[Saved data entries]
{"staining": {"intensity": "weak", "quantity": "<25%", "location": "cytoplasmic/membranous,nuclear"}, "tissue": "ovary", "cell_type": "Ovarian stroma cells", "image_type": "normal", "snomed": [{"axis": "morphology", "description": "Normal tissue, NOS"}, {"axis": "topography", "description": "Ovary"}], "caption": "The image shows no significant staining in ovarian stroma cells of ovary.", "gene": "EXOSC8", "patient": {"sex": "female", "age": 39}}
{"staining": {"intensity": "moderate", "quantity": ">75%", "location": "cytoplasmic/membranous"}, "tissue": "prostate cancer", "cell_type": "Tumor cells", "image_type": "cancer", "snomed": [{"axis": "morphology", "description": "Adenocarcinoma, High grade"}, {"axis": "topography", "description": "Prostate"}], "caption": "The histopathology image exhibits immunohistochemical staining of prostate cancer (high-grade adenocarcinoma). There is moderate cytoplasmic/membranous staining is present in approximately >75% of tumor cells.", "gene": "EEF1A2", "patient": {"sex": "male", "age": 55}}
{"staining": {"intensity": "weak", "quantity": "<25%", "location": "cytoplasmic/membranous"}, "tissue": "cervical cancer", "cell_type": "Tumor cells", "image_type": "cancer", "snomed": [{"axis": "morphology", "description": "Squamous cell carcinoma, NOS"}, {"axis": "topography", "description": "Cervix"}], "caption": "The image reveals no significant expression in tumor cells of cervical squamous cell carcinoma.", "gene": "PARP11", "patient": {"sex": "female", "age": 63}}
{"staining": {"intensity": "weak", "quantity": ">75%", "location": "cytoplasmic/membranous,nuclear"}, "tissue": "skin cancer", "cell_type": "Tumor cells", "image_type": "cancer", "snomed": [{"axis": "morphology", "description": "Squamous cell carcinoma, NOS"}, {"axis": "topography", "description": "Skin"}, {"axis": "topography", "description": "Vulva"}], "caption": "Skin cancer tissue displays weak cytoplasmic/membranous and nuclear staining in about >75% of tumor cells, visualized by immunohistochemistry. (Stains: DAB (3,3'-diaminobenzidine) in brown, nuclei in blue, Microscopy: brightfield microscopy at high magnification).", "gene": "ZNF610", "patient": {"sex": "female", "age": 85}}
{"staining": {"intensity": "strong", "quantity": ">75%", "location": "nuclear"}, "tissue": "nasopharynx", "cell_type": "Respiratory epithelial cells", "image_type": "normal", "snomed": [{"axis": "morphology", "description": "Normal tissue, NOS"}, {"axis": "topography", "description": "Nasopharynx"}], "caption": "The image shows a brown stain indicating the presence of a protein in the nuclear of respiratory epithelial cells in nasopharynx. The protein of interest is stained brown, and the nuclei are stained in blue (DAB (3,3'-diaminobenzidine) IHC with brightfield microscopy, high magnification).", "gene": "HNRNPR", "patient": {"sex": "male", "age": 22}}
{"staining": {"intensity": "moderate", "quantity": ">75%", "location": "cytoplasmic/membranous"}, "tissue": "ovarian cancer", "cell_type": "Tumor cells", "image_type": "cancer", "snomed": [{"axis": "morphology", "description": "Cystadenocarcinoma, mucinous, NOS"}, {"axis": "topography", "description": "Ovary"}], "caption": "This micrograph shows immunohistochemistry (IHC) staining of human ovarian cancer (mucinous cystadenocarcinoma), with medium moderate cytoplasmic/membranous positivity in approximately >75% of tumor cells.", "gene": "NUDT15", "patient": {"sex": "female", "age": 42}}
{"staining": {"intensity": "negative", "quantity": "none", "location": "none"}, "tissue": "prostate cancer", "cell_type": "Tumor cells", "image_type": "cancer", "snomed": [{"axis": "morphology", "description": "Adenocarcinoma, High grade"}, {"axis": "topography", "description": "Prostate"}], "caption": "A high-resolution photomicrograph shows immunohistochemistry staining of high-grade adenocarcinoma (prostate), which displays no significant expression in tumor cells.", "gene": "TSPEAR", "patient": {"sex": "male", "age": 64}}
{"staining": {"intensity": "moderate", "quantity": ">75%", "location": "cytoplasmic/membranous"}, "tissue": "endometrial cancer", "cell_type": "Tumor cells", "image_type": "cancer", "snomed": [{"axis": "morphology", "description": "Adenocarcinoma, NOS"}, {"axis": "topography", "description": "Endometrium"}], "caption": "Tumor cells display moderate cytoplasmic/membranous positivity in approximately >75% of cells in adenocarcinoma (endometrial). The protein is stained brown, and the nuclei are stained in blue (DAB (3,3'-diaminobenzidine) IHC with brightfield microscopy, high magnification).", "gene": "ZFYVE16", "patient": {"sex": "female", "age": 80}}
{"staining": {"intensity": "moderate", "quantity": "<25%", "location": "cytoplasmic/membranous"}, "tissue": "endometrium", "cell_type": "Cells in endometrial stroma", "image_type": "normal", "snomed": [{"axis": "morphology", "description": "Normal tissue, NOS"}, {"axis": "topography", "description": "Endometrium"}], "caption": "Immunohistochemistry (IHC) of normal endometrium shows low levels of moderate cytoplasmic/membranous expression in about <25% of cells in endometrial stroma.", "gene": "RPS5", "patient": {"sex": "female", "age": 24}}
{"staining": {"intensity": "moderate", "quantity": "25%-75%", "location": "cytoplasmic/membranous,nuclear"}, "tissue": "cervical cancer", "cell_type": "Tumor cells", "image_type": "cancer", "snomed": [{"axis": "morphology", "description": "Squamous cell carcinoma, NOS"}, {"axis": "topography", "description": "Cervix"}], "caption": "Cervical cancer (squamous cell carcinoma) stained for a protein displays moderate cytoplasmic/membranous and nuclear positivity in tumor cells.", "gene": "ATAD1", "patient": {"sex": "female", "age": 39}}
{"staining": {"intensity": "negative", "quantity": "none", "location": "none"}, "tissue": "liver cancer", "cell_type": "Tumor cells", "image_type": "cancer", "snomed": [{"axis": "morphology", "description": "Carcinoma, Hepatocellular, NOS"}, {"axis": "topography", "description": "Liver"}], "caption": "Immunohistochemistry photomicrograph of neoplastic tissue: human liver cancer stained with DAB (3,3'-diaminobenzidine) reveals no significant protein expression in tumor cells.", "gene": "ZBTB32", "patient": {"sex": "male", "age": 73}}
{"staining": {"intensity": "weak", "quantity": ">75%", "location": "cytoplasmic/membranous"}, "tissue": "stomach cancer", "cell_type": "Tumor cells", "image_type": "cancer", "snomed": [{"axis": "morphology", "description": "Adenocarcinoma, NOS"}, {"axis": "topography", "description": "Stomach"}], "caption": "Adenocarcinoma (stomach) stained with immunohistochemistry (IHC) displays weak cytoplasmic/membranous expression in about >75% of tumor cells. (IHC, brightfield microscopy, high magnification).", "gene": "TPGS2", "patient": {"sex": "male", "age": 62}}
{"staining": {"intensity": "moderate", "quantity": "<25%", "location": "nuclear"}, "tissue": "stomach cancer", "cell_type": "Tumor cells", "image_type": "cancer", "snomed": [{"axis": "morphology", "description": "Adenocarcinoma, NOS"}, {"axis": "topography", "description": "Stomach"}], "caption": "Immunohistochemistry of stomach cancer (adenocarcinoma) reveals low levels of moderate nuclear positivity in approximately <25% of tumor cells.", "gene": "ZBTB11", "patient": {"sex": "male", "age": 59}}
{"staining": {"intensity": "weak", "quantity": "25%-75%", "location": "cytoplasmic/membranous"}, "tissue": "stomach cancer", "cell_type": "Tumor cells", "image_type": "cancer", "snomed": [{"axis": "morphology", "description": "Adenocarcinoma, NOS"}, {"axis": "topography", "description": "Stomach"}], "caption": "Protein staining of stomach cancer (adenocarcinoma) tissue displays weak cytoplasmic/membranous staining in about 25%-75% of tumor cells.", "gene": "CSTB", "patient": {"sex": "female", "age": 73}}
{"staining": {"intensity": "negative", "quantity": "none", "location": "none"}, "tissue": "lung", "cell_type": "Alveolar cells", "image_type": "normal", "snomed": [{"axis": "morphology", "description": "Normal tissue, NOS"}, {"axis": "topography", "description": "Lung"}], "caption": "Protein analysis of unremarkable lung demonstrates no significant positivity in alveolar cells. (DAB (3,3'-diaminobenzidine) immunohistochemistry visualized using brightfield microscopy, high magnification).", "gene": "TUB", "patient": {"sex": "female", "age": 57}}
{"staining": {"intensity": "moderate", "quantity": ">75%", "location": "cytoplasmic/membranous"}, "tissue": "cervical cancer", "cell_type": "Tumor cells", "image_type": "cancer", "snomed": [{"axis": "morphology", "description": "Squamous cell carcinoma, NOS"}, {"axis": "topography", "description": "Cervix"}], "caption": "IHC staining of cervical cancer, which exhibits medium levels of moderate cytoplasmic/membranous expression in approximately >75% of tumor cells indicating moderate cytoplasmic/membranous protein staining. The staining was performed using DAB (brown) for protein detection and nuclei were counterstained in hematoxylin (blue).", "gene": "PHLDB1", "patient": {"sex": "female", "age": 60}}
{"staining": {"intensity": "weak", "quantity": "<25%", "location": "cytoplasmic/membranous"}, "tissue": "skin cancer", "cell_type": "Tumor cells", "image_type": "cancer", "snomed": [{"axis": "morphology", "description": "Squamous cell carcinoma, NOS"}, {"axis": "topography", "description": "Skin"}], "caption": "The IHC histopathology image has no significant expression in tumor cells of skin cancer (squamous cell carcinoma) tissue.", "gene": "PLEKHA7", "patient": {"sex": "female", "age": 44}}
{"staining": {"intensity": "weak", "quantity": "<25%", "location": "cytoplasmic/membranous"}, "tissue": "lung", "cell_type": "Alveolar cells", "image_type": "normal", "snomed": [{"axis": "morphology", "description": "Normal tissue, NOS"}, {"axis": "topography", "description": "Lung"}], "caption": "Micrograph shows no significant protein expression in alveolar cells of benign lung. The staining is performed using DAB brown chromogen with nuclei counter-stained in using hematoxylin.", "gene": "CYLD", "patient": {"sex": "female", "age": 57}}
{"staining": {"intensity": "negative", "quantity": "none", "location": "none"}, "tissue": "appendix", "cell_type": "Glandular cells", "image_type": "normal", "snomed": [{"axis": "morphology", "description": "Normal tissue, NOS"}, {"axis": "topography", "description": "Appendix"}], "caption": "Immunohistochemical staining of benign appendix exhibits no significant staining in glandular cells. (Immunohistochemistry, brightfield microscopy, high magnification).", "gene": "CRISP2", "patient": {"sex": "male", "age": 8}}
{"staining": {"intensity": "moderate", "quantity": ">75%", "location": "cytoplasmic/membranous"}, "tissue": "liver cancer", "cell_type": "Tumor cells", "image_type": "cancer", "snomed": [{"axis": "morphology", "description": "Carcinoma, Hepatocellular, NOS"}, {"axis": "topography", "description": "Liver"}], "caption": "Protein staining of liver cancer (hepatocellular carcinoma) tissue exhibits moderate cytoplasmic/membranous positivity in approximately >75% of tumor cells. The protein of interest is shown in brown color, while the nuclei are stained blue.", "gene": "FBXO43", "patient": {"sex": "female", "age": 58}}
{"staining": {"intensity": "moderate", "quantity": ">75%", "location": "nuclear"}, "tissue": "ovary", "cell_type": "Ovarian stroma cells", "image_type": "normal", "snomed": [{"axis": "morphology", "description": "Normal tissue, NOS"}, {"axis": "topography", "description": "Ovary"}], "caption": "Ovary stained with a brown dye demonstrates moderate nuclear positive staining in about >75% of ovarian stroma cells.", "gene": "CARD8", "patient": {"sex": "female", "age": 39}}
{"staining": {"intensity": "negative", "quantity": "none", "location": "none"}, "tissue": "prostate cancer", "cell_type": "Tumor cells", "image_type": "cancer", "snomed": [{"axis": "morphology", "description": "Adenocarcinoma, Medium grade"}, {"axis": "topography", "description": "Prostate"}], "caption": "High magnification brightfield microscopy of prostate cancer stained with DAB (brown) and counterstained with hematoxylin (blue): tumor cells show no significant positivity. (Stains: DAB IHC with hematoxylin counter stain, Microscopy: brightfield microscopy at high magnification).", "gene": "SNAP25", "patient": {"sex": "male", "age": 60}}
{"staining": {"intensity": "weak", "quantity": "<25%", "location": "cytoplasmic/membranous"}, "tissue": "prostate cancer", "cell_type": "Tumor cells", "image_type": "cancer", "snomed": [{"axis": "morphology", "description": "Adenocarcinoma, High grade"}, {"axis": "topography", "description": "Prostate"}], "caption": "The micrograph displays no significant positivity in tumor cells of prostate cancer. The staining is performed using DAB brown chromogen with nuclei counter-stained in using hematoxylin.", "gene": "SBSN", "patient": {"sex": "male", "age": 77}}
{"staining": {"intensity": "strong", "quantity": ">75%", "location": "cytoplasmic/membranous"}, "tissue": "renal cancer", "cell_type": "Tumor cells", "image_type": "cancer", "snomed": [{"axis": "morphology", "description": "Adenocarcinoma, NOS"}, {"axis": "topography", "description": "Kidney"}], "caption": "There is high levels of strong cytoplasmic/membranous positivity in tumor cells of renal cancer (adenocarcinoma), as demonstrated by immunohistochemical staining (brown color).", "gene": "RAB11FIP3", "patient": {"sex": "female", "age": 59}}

PROBLEM DETAILS: Please report every line of the records above that contains the word "benign".

SOLUTION TO THIS TASK:
{"staining": {"intensity": "weak", "quantity": "<25%", "location": "cytoplasmic/membranous"}, "tissue": "lung", "cell_type": "Alveolar cells", "image_type": "normal", "snomed": [{"axis": "morphology", "description": "Normal tissue, NOS"}, {"axis": "topography", "description": "Lung"}], "caption": "Micrograph shows no significant protein expression in alveolar cells of benign lung. The staining is performed using DAB brown chromogen with nuclei counter-stained in using hematoxylin.", "gene": "CYLD", "patient": {"sex": "female", "age": 57}}
{"staining": {"intensity": "negative", "quantity": "none", "location": "none"}, "tissue": "appendix", "cell_type": "Glandular cells", "image_type": "normal", "snomed": [{"axis": "morphology", "description": "Normal tissue, NOS"}, {"axis": "topography", "description": "Appendix"}], "caption": "Immunohistochemical staining of benign appendix exhibits no significant staining in glandular cells. (Immunohistochemistry, brightfield microscopy, high magnification).", "gene": "CRISP2", "patient": {"sex": "male", "age": 8}}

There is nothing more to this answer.